M. Christian Pierret, secrétaire d'Etat à l'industrie. Monsieur le sénateur, la politique énergétique de la France se poursuit dans les grands équilibres qui sont les siens : diversification, avec appel aux énergies fossiles, aux énergies renouvelables, mais aussi - il faut le redire - avec une confiance donnée à l'industrie électronucléaire, qui reste le pôle essentiel de la production d'électricité primaire. (Très bien ! et applaudissements sur les travées du RPR, des Républicains et Indépendants et de l'Union centriste, ainsi que sur certaines travées du RDSE.)
Votre deuxième question porte sur la politique énergétique de l'Allemagne. Comme vous le savez, le gouvernement français n'interfère pas dans les décisions de ses partenaires membres de l'Union européenne quant à la détermination de leur politique énergétique.
M. Xavier de Villepin. C'est dommage !
M. Christian Pierret, secrétaire d'Etat. Je suis toutefois très satisfait de constater que le gouvernement allemand a renoncé à interdire par la loi le retraitement. Les contrats entre la COGEMA et les électriciens allemands vont donc pouvoir se poursuivre. Ils ne sont pas remis en cause.
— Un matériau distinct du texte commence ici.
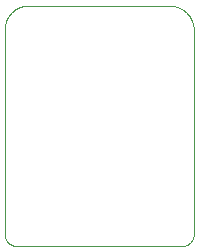
<source format=gko>
G75*
%MOIN*%
%OFA0B0*%
%FSLAX25Y25*%
%IPPOS*%
%LPD*%
%AMOC8*
5,1,8,0,0,1.08239X$1,22.5*
%
%ADD10C,0.00000*%
D10*
X0166472Y0050921D02*
X0166472Y0119228D01*
X0166474Y0119418D01*
X0166481Y0119608D01*
X0166493Y0119798D01*
X0166509Y0119988D01*
X0166529Y0120177D01*
X0166555Y0120366D01*
X0166584Y0120554D01*
X0166619Y0120741D01*
X0166658Y0120927D01*
X0166701Y0121112D01*
X0166749Y0121297D01*
X0166801Y0121480D01*
X0166857Y0121661D01*
X0166918Y0121841D01*
X0166984Y0122020D01*
X0167053Y0122197D01*
X0167127Y0122373D01*
X0167205Y0122546D01*
X0167288Y0122718D01*
X0167374Y0122887D01*
X0167464Y0123055D01*
X0167559Y0123220D01*
X0167657Y0123383D01*
X0167760Y0123543D01*
X0167866Y0123701D01*
X0167976Y0123856D01*
X0168089Y0124009D01*
X0168207Y0124159D01*
X0168328Y0124305D01*
X0168452Y0124449D01*
X0168580Y0124590D01*
X0168711Y0124728D01*
X0168846Y0124863D01*
X0168984Y0124994D01*
X0169125Y0125122D01*
X0169269Y0125246D01*
X0169415Y0125367D01*
X0169565Y0125485D01*
X0169718Y0125598D01*
X0169873Y0125708D01*
X0170031Y0125814D01*
X0170191Y0125917D01*
X0170354Y0126015D01*
X0170519Y0126110D01*
X0170687Y0126200D01*
X0170856Y0126286D01*
X0171028Y0126369D01*
X0171201Y0126447D01*
X0171377Y0126521D01*
X0171554Y0126590D01*
X0171733Y0126656D01*
X0171913Y0126717D01*
X0172094Y0126773D01*
X0172277Y0126825D01*
X0172462Y0126873D01*
X0172647Y0126916D01*
X0172833Y0126955D01*
X0173020Y0126990D01*
X0173208Y0127019D01*
X0173397Y0127045D01*
X0173586Y0127065D01*
X0173776Y0127081D01*
X0173966Y0127093D01*
X0174156Y0127100D01*
X0174346Y0127102D01*
X0221000Y0127102D01*
X0221000Y0127103D02*
X0221197Y0127107D01*
X0221395Y0127107D01*
X0221592Y0127103D01*
X0221790Y0127093D01*
X0221987Y0127079D01*
X0222183Y0127060D01*
X0222379Y0127036D01*
X0222575Y0127007D01*
X0222770Y0126974D01*
X0222963Y0126936D01*
X0223156Y0126893D01*
X0223348Y0126846D01*
X0223539Y0126794D01*
X0223728Y0126738D01*
X0223916Y0126676D01*
X0224102Y0126611D01*
X0224287Y0126541D01*
X0224470Y0126466D01*
X0224651Y0126387D01*
X0224830Y0126304D01*
X0225007Y0126217D01*
X0225182Y0126125D01*
X0225355Y0126029D01*
X0225525Y0125929D01*
X0225693Y0125824D01*
X0225858Y0125716D01*
X0226021Y0125604D01*
X0226180Y0125488D01*
X0226337Y0125368D01*
X0226491Y0125244D01*
X0226642Y0125116D01*
X0226790Y0124985D01*
X0226935Y0124851D01*
X0227076Y0124713D01*
X0227214Y0124572D01*
X0227349Y0124427D01*
X0227480Y0124279D01*
X0227607Y0124128D01*
X0227731Y0123974D01*
X0227851Y0123817D01*
X0227967Y0123657D01*
X0228079Y0123494D01*
X0228187Y0123329D01*
X0228292Y0123161D01*
X0228392Y0122991D01*
X0228488Y0122818D01*
X0228579Y0122643D01*
X0228667Y0122466D01*
X0228750Y0122287D01*
X0228829Y0122106D01*
X0228904Y0121923D01*
X0228974Y0121738D01*
X0229039Y0121552D01*
X0229100Y0121364D01*
X0229157Y0121175D01*
X0229208Y0120984D01*
X0229256Y0120792D01*
X0229298Y0120599D01*
X0229336Y0120406D01*
X0229370Y0120211D01*
X0229398Y0120015D01*
X0229422Y0119819D01*
X0229441Y0119623D01*
X0229455Y0119426D01*
X0229465Y0119228D01*
X0229465Y0050921D01*
X0229463Y0050797D01*
X0229457Y0050674D01*
X0229448Y0050550D01*
X0229434Y0050428D01*
X0229417Y0050305D01*
X0229395Y0050183D01*
X0229370Y0050062D01*
X0229341Y0049942D01*
X0229309Y0049823D01*
X0229272Y0049704D01*
X0229232Y0049587D01*
X0229189Y0049472D01*
X0229141Y0049357D01*
X0229090Y0049245D01*
X0229036Y0049134D01*
X0228978Y0049024D01*
X0228917Y0048917D01*
X0228852Y0048811D01*
X0228784Y0048708D01*
X0228713Y0048607D01*
X0228639Y0048508D01*
X0228562Y0048411D01*
X0228481Y0048317D01*
X0228398Y0048226D01*
X0228312Y0048137D01*
X0228223Y0048051D01*
X0228132Y0047968D01*
X0228038Y0047887D01*
X0227941Y0047810D01*
X0227842Y0047736D01*
X0227741Y0047665D01*
X0227638Y0047597D01*
X0227532Y0047532D01*
X0227425Y0047471D01*
X0227315Y0047413D01*
X0227204Y0047359D01*
X0227092Y0047308D01*
X0226977Y0047260D01*
X0226862Y0047217D01*
X0226745Y0047177D01*
X0226626Y0047140D01*
X0226507Y0047108D01*
X0226387Y0047079D01*
X0226266Y0047054D01*
X0226144Y0047032D01*
X0226021Y0047015D01*
X0225899Y0047001D01*
X0225775Y0046992D01*
X0225652Y0046986D01*
X0225528Y0046984D01*
X0170409Y0046984D01*
X0170285Y0046986D01*
X0170162Y0046992D01*
X0170038Y0047001D01*
X0169916Y0047015D01*
X0169793Y0047032D01*
X0169671Y0047054D01*
X0169550Y0047079D01*
X0169430Y0047108D01*
X0169311Y0047140D01*
X0169192Y0047177D01*
X0169075Y0047217D01*
X0168960Y0047260D01*
X0168845Y0047308D01*
X0168733Y0047359D01*
X0168622Y0047413D01*
X0168512Y0047471D01*
X0168405Y0047532D01*
X0168299Y0047597D01*
X0168196Y0047665D01*
X0168095Y0047736D01*
X0167996Y0047810D01*
X0167899Y0047887D01*
X0167805Y0047968D01*
X0167714Y0048051D01*
X0167625Y0048137D01*
X0167539Y0048226D01*
X0167456Y0048317D01*
X0167375Y0048411D01*
X0167298Y0048508D01*
X0167224Y0048607D01*
X0167153Y0048708D01*
X0167085Y0048811D01*
X0167020Y0048917D01*
X0166959Y0049024D01*
X0166901Y0049134D01*
X0166847Y0049245D01*
X0166796Y0049357D01*
X0166748Y0049472D01*
X0166705Y0049587D01*
X0166665Y0049704D01*
X0166628Y0049823D01*
X0166596Y0049942D01*
X0166567Y0050062D01*
X0166542Y0050183D01*
X0166520Y0050305D01*
X0166503Y0050428D01*
X0166489Y0050550D01*
X0166480Y0050674D01*
X0166474Y0050797D01*
X0166472Y0050921D01*
M02*

</source>
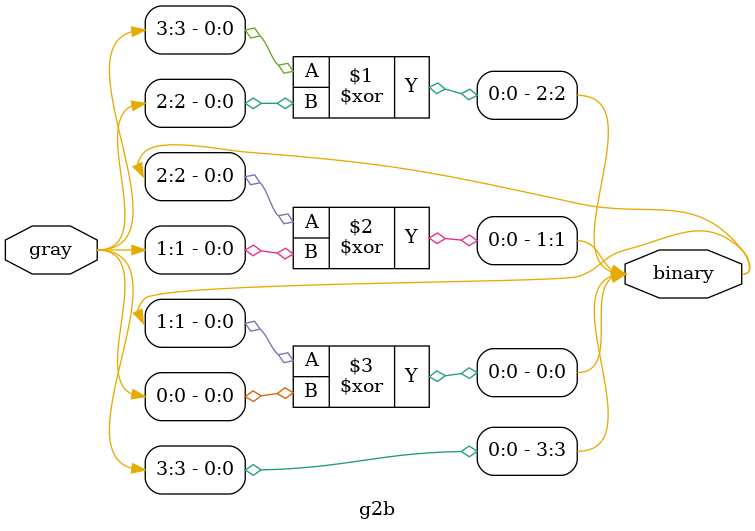
<source format=v>
module g2b(input [3:0]gray,
           output [3:0]binary
           );
           assign binary[3]=gray[3];
           assign binary[2]= binary[3]^gray[2];
           assign binary[1]= binary[2]^gray[1];
           assign binary[0]= binary[1]^gray[0];
           
endmodule
</source>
Par ailleurs, la France applique strictement sa propre loi, celle du 30 décembre 1991, sur le retour des déchets issus du retraitement dans leur pays d'origine. Elle vient d'ailleurs de procéder à un transport de ce type vers le Japon. Elle fera de même avec l'Allemagne. Je suis donc très heureux de vous confirmer la poursuite de cette politique, monsieur le sénateur.
Quant à la reconversion du site de Creys-Malville, le Gouvernement a décidé avec sérieux d'exercer, par une action interministérielle, la solidarité nationale à l'égard de cette région. Une délégation d'élus nationaux et locaux, parmi lesquels figurait le maire de Morestel, commune de votre département, a été reçue à mon cabinet, le 24 février dernier. L'information et la concertation sur le programme économique et social sont notre règle et accompagnent l'évolution de ce secteur. Des actions sont lancées en faveur des entreprises prestataires de la centrale pour assurer leur diversification. Un fonds de développement économique et social doté de 15 millions de francs par an - 10 millions de francs provenant de l'Etat et 5 millions de francs provenant d'EDF - a été mis en place. D'ores et déjà, dix-huit projets, concernant la création de 220 emplois, ont pu être enregistrés. Par ailleurs, un reclassement de 220 agents d'EDF au sein de l'entreprise EDF elle-même est en cours.
Les collectivités locales bénéficieront de l'annulation de leurs créances au titre des procédures « grands chantiers » de la Caisse des dépôts et consignations. Les conventions entre celle-ci, EDF et les collectivités locales sont lancées.
Enfin, les opérations de démantèlement du site de Creys-Malville demanderont plusieurs années et mobiliseront donc plusieurs centaines d'emplois sur le site. (Applaudissements sur les travées socialistes.)